A third consecutive victory on the historic oval -- which would match a feat accomplished by Tom Sneva from August 1982 to June 1984 -- would greatly assist Hunter-Reay’s prospects of securing his second series title just as the June 2012 Milwaukee race. The eighth of 16 rounds on the schedule, Hunter-Reay overtook Helio Castroneves and led the final 84 of 225 laps for his first victory of the season. He exited the event fourth in the standings (41 points behind Power), and went on to also win at Iowa and Toronto in a three-week span.
The streak led Hunter-Reay to the top of the standings (34 points ahead of Power), and results of the intervening four races set up a title showdown in the finale at Auto Club Speedway. Hunter-Reay finished fourth while Power placed 24th after an early incident in the 250-lap race on the 2-mile oval to earn the championship by three points.
“I had my first big win there on an oval in 2004. We led every lap under the lights and it was just a magnificent night,” he said. “In 2012, this win was a big part of my championship effort and coming back in ’13 I really wanted to do it on Father’s Day weekend with my son being here and was our first win together.
“That’s one of those victories that rank highest amongst my best memories and one that will rank highest in my career because of that fact.”
Hunter-Reay, who started fourth in the DHL car for Andretti Autosport, overtook Takuma Sato on Lap 198 of 250 and went on to win by 4.8 seconds over Castroneves. Tony Kanaan in 2006-07 was last back-to-back winner at Milwaukee.

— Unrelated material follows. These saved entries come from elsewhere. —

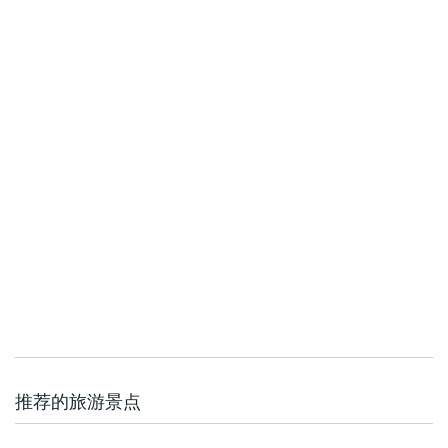
推荐的旅游景点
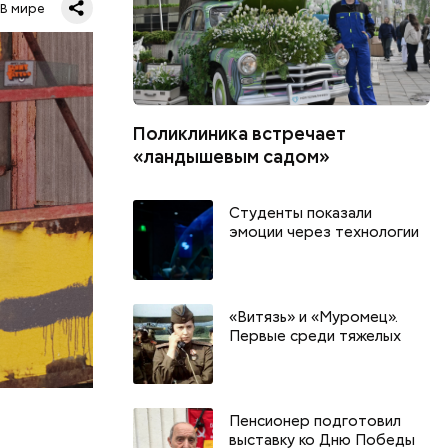
В мире
0
бласти.
й
л Бабич.
Поликлиника встречает
«ландышевым садом»
Студенты показали
эмоции через технологии
«Витязь» и «Муромец».
Первые среди тяжелых
Пенсионер подготовил
.
выставку ко Дню Победы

To win his third in a row (Rodger Ward holds the record with seven wins) Hunter-Reay said he’ll have to remain aggressive on the oval that drives more like a road course.
“Every driver has a different driving style around here and some drivers need a car that understeers more than other guys,” he said. “You feel like you’re in traffic the entire time and you have to methodically over the series of five or six laps to set up one pass. It’s definitely a thinking track, and if you ask any of the legends in the sport it’s definitely among their top two or three tracks.
“Andretti Autosport has had great cars over the past five or six years and if you’re not qualifying on pole or up front there’s a lot of work to do. The track is always changing, the competition is always getting better. You have to be proactive in searching for a better car and pulling out the full capability of the driver itself.”